И такое же томление терзало душу Елизаветы Борисовны. Она сидела на балконе и с тоскою смотрела в сад, вспоминая то недалекое время, когда она смело могла взглянуть на открытые лица и Веры и мужа. Какой‑нибудь год времени, и все изменилось: покой и счастье ушли без возврата, и наступили дни позора и ужаса. Только что полученное письмо жгло ей грудь, на которой спрятала она это гнусное послание.
Завтра ей грозят позором. Что же! Чем скорее, тем лучше.
Она закрыла свое побледневшее лицо руками и опустила голову на перила балкона.
На балкон вышел Можаев и остановился, с тревожной нежностью устремив на нее вопрошающий взгляд.
Он видел, что какая‑то тайная тоска гложет ее сердце. Гложет с того самого вечера, как он вернулся домой из города. И чего бы он не дал, чтобы узнать ее тайну и вернуть ей покой!..

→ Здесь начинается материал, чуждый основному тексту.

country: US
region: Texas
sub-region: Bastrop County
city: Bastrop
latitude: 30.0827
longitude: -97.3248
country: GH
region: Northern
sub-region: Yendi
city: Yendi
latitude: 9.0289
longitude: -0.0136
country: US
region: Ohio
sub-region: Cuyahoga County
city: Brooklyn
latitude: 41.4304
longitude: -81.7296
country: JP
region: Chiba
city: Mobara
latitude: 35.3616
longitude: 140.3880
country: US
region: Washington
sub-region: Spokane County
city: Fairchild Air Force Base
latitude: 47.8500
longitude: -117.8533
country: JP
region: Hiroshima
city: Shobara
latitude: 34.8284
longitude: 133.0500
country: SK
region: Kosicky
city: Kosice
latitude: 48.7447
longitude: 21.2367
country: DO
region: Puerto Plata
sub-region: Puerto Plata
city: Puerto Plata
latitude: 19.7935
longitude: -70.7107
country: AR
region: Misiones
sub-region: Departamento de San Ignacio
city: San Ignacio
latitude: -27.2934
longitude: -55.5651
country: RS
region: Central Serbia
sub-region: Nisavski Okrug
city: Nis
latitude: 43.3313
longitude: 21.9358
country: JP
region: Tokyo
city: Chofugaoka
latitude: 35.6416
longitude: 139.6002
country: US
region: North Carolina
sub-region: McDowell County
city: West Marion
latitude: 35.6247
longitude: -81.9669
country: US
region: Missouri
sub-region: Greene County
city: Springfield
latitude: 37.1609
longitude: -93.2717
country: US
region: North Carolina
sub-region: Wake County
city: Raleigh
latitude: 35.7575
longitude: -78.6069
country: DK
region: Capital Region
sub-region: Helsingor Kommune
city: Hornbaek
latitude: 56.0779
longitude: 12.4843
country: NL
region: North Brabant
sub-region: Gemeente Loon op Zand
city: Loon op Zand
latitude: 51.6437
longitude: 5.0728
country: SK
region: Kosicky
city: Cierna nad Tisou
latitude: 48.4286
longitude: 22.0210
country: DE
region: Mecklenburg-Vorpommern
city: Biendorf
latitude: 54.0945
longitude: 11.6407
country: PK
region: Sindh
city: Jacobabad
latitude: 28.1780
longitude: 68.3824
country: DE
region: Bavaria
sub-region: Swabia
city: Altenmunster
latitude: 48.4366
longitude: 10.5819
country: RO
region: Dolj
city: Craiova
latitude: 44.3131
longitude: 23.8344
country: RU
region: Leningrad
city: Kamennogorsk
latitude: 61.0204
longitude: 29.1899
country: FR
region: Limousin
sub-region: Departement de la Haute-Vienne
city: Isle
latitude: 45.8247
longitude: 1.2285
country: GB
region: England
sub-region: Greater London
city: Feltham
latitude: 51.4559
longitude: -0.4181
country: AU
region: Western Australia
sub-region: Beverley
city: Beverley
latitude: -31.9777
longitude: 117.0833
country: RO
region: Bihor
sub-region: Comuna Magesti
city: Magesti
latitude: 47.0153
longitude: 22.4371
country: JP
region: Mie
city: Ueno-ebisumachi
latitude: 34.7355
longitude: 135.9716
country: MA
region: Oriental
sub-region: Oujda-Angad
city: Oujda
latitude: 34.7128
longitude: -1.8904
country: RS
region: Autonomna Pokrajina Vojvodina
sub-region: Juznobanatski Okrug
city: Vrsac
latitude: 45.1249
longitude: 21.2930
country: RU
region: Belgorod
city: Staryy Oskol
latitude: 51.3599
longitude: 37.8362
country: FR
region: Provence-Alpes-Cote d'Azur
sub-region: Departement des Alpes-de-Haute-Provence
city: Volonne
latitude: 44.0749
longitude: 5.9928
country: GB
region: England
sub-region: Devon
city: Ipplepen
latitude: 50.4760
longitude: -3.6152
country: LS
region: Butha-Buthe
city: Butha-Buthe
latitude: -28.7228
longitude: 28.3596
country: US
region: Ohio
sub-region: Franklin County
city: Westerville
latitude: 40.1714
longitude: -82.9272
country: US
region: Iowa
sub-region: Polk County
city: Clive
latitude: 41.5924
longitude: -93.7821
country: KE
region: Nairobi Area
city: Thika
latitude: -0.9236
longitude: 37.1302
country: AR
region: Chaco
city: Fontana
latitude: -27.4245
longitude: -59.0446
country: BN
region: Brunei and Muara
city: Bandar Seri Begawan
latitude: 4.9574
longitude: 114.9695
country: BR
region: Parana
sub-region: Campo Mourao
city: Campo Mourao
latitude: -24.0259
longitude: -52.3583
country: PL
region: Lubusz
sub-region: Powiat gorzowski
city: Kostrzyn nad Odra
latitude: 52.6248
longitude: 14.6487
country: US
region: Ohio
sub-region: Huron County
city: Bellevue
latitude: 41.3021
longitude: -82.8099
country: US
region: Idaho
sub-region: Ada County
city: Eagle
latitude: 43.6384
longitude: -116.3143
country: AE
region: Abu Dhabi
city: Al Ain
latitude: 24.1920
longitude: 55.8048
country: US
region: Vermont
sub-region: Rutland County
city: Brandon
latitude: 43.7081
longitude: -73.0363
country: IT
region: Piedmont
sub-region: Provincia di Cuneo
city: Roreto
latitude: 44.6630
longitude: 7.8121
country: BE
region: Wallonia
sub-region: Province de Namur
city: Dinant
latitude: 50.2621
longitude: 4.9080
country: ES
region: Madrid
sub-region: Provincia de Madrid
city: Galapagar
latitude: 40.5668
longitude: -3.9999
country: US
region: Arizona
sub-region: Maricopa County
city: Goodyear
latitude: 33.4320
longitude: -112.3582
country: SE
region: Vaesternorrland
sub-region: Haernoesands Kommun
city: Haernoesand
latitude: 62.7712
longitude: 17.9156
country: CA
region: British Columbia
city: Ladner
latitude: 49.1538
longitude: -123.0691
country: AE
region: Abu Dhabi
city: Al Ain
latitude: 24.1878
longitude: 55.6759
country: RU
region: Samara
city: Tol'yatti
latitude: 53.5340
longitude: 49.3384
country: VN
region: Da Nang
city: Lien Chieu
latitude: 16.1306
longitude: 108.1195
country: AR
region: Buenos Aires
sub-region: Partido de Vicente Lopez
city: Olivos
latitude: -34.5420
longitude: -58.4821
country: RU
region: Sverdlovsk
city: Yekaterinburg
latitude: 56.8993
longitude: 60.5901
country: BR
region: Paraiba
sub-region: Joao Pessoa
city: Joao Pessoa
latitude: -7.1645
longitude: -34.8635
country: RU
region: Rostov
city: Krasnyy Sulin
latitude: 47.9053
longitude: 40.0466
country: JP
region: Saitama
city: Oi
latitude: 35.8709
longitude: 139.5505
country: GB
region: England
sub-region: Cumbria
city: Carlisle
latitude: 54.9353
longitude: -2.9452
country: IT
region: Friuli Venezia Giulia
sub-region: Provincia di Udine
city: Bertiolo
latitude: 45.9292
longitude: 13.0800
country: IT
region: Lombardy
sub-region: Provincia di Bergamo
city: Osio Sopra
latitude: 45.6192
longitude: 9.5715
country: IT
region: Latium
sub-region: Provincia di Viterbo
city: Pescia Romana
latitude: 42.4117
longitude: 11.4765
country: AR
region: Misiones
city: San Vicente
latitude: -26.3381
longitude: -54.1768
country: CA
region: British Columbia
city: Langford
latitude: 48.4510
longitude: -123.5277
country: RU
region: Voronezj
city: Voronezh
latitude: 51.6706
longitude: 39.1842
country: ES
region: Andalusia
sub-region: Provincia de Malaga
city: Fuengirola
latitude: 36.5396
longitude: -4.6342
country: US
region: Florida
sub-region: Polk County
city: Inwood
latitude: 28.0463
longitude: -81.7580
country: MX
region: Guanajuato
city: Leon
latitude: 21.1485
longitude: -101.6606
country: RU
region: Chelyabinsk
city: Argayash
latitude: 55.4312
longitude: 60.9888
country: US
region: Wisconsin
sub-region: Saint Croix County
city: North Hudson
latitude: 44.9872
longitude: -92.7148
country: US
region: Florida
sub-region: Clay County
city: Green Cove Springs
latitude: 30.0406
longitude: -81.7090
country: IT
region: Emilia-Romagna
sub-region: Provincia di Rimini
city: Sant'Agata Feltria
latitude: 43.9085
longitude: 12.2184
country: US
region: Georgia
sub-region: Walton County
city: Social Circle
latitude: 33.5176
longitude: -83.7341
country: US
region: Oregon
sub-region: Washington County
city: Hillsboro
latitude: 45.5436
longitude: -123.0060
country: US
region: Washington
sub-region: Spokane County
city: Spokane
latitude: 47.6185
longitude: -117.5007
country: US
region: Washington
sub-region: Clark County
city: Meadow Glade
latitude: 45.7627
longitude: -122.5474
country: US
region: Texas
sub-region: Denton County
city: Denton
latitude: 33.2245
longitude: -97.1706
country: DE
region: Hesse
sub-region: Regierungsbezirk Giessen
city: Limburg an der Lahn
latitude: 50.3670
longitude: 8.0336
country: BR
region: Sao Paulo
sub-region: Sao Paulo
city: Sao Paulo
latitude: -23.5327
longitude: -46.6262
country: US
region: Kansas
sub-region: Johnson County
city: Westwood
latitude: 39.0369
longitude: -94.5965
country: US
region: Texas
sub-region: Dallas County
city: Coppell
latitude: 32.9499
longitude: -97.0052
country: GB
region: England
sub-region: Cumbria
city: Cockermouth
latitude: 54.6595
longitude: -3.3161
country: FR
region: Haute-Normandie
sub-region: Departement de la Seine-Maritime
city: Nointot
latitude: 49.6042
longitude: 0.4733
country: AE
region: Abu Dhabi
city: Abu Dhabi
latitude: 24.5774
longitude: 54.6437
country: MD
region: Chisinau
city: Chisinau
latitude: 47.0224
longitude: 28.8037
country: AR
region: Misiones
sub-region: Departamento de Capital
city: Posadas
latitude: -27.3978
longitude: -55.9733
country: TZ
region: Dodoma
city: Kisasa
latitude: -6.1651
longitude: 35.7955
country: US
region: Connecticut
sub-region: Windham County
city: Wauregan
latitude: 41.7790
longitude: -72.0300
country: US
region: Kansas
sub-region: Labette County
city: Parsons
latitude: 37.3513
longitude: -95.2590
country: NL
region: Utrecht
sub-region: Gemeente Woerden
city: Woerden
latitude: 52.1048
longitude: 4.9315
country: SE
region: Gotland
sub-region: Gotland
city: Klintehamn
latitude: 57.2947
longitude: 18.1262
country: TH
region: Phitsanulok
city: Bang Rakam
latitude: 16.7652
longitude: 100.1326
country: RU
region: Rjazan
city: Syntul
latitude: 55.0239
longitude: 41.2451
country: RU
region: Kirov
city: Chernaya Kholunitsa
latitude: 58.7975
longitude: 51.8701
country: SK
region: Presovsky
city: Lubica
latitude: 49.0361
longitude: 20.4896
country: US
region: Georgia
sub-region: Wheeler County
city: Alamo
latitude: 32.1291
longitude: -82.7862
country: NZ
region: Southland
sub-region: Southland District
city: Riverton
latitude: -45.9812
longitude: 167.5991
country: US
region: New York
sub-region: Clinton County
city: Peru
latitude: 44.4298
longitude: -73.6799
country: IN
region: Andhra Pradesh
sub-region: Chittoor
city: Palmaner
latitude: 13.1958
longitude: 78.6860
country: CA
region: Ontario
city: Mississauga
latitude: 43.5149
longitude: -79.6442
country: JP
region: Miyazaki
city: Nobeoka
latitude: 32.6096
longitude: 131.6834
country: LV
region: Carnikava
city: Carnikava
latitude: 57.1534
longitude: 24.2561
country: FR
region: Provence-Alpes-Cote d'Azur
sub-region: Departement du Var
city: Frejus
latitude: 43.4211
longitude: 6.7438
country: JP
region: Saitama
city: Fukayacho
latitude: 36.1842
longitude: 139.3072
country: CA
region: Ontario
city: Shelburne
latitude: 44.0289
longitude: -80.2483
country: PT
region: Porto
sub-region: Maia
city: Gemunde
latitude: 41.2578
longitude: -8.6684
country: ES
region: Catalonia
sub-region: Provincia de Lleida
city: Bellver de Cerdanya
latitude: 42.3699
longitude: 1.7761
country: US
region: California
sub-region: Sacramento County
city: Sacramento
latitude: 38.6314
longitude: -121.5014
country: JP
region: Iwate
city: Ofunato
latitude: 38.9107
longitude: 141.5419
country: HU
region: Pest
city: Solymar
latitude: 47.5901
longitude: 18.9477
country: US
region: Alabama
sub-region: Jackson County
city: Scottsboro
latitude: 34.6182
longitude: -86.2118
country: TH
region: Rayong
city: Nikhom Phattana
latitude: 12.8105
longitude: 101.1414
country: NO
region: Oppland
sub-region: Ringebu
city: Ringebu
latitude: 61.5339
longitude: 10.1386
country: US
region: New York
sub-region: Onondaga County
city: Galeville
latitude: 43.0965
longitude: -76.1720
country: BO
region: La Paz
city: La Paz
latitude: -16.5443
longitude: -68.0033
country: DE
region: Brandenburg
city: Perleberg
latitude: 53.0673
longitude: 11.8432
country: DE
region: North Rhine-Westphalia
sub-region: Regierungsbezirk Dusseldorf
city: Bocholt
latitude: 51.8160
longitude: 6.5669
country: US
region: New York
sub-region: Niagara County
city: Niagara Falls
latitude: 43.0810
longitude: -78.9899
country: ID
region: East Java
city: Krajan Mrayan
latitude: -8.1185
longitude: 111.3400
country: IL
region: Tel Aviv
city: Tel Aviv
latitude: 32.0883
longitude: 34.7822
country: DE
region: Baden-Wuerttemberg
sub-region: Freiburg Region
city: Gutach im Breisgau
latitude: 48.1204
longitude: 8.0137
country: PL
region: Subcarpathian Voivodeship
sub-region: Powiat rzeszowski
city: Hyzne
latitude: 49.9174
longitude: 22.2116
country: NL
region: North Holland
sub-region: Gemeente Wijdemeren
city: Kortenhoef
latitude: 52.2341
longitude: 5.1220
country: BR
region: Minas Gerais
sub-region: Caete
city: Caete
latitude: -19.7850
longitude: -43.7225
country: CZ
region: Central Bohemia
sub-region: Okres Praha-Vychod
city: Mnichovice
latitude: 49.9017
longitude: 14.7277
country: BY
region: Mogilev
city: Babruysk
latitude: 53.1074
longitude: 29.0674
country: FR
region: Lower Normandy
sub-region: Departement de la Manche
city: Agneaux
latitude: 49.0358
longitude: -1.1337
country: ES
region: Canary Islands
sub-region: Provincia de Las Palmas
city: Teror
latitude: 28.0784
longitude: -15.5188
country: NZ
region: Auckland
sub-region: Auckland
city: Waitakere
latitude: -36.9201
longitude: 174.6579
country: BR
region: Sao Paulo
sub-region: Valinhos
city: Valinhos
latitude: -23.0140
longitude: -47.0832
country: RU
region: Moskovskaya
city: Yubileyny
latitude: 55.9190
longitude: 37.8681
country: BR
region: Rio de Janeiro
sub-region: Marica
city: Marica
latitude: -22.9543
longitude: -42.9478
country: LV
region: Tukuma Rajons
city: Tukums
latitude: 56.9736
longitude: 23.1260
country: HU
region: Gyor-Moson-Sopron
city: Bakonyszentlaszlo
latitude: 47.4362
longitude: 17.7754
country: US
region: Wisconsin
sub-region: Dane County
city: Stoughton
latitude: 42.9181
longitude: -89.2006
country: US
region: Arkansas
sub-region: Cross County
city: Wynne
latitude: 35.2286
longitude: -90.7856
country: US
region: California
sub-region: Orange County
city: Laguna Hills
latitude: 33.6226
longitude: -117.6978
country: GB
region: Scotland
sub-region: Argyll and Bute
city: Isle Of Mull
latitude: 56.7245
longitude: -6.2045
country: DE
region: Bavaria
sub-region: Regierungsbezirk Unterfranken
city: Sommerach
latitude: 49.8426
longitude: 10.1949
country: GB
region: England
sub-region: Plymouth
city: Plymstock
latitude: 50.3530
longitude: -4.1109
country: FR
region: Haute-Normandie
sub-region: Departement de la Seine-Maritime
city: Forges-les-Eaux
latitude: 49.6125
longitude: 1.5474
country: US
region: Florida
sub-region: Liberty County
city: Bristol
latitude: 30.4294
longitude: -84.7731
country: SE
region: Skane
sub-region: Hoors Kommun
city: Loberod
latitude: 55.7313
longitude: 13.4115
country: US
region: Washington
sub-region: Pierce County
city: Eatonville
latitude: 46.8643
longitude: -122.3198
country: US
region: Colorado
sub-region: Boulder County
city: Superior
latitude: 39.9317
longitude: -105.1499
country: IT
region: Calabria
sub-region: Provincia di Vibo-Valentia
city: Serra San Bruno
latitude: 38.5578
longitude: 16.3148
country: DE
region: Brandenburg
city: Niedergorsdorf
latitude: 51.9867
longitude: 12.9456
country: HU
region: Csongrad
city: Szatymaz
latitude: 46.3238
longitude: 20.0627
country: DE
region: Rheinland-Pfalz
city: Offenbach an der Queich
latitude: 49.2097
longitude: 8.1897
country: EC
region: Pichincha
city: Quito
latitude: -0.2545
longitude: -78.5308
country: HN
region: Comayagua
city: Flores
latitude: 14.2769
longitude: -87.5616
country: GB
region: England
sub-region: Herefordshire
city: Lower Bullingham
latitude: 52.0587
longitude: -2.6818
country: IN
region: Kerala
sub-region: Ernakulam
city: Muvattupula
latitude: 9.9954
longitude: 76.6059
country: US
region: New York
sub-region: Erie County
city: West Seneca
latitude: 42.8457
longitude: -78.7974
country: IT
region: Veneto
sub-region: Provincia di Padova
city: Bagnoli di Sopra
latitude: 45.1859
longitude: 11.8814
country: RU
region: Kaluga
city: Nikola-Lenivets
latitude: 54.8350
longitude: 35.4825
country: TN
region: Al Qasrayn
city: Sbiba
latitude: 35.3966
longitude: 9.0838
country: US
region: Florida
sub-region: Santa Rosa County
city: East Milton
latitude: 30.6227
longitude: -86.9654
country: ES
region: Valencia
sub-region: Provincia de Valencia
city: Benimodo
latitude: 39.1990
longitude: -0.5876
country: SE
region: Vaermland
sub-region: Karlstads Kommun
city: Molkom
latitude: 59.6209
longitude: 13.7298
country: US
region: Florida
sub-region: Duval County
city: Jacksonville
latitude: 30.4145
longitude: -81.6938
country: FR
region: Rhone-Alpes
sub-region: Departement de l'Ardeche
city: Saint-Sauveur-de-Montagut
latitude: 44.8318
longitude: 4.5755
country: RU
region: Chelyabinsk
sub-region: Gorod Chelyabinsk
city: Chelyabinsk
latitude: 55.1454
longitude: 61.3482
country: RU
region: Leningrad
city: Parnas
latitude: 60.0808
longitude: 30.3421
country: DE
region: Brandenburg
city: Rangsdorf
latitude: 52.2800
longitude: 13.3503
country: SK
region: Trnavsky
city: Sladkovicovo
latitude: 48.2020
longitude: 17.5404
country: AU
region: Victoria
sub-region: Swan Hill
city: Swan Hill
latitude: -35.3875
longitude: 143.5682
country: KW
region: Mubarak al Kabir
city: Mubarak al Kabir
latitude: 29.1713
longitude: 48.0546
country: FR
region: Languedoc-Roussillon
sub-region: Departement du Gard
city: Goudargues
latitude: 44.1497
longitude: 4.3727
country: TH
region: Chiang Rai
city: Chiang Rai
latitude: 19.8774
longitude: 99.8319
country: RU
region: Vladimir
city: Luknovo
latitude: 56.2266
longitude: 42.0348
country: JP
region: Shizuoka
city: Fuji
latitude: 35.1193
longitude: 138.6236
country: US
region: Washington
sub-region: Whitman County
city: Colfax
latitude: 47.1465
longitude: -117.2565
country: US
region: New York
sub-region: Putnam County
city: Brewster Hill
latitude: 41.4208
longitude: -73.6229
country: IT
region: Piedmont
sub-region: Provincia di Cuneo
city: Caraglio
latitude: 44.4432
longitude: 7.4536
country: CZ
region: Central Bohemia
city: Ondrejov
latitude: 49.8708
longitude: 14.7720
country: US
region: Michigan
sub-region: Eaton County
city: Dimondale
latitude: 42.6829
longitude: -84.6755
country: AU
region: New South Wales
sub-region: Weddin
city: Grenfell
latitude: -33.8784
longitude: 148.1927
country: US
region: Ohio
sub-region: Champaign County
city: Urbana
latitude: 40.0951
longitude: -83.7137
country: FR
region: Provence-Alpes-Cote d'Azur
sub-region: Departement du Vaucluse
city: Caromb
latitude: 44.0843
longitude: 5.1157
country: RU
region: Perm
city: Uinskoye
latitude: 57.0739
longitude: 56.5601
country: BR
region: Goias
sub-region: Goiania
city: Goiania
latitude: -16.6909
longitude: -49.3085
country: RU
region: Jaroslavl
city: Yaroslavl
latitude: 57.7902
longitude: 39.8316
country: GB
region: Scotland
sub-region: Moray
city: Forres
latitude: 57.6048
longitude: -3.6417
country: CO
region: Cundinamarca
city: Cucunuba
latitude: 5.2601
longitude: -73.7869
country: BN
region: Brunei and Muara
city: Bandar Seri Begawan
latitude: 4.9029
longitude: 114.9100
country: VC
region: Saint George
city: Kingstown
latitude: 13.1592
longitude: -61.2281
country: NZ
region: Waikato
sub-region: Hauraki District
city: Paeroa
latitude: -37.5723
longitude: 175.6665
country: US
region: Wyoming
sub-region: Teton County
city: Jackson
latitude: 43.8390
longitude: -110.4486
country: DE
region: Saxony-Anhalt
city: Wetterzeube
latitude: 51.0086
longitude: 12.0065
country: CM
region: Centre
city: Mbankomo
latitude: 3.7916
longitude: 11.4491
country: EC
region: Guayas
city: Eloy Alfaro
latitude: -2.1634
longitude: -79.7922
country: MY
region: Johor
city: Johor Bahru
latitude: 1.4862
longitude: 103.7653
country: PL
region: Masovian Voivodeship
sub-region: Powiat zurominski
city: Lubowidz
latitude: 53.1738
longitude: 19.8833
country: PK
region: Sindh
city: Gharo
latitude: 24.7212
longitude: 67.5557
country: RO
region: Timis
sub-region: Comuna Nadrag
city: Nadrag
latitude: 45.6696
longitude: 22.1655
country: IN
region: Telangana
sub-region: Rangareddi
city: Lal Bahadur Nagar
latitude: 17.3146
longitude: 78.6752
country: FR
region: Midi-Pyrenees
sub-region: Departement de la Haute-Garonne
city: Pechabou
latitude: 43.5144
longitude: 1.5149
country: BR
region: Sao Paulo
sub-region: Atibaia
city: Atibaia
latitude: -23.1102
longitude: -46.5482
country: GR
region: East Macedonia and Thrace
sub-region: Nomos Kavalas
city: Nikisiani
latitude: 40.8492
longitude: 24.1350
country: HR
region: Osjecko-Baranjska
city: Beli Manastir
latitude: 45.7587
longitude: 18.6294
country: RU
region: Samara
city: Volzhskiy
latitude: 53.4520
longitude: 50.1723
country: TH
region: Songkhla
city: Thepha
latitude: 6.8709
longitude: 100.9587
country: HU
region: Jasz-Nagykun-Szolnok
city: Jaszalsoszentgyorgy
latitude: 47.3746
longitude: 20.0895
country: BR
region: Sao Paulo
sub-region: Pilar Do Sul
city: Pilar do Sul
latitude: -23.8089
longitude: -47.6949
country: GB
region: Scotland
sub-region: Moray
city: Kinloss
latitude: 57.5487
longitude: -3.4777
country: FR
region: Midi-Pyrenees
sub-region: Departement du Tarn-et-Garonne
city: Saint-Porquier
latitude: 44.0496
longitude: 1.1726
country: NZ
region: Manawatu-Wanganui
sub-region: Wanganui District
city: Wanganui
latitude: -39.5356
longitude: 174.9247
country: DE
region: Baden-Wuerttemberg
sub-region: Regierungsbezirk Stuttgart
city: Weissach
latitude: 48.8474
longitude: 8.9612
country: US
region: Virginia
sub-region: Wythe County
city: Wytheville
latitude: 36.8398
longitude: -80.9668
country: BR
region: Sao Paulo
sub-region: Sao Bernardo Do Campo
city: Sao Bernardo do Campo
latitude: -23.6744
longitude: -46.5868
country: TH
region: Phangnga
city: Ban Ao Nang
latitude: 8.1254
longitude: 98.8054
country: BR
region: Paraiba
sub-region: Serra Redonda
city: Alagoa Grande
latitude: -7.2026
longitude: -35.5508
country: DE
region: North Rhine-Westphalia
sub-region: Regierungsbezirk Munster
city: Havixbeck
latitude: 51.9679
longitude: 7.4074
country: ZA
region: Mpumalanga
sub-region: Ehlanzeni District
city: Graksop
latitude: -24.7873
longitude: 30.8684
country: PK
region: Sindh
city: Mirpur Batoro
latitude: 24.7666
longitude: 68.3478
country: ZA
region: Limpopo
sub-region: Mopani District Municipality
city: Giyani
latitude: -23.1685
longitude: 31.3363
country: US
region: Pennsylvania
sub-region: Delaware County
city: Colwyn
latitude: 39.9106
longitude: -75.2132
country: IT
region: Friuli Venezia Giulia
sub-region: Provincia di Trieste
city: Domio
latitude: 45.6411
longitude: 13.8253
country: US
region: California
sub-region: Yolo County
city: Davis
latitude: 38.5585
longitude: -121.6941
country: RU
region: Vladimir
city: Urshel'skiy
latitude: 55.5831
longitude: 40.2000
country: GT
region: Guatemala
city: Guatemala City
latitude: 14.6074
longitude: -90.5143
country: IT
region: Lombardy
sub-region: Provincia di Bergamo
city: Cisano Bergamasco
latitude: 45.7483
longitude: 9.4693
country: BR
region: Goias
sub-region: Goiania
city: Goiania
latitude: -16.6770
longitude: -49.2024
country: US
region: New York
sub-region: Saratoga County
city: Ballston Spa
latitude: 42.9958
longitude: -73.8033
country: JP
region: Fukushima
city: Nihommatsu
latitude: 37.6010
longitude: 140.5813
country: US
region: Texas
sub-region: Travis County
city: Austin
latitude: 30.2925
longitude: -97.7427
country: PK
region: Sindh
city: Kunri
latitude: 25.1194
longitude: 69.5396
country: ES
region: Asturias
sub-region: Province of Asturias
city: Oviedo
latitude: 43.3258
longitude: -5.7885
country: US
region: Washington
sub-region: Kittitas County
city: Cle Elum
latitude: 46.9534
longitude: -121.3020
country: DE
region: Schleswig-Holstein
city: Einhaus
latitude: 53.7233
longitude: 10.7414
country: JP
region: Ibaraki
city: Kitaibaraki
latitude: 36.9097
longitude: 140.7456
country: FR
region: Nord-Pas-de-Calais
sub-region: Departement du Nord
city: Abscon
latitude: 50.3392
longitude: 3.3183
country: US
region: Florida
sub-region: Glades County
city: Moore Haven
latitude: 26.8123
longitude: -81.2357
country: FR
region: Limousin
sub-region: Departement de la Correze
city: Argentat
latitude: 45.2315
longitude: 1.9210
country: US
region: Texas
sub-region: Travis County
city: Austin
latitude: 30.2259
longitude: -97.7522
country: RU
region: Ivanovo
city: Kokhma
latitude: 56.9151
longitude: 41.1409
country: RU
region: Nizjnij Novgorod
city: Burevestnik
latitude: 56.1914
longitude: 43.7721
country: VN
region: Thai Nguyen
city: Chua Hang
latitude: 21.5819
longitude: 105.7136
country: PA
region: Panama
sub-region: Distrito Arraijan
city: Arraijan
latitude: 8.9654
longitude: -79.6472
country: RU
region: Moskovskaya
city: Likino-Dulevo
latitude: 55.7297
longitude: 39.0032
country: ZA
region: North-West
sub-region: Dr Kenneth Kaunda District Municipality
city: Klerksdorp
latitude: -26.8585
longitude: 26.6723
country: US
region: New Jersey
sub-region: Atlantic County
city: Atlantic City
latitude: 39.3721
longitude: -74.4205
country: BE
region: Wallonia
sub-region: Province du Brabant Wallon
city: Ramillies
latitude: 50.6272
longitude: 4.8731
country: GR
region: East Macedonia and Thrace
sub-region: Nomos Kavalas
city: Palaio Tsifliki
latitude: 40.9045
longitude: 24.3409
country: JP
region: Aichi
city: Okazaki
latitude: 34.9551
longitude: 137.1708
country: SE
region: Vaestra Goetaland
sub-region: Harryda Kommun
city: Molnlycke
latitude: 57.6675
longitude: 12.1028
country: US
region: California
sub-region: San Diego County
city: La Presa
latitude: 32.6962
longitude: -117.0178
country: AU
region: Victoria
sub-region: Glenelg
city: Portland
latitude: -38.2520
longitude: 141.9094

Не одну в последнее время бессонную ночь провел он за решением этой загадки. Скука? Но разве не в ее власти окружить себя весельем и забавами. Разочарование… Может быть, она полюбила другого? При этой мысли он схватывался за голову, и кровь приливала к его лицу…
Елизавета Борисовна сидела недвижно. Он не выдержал тяжелого ожидания и тихо подошел к ней.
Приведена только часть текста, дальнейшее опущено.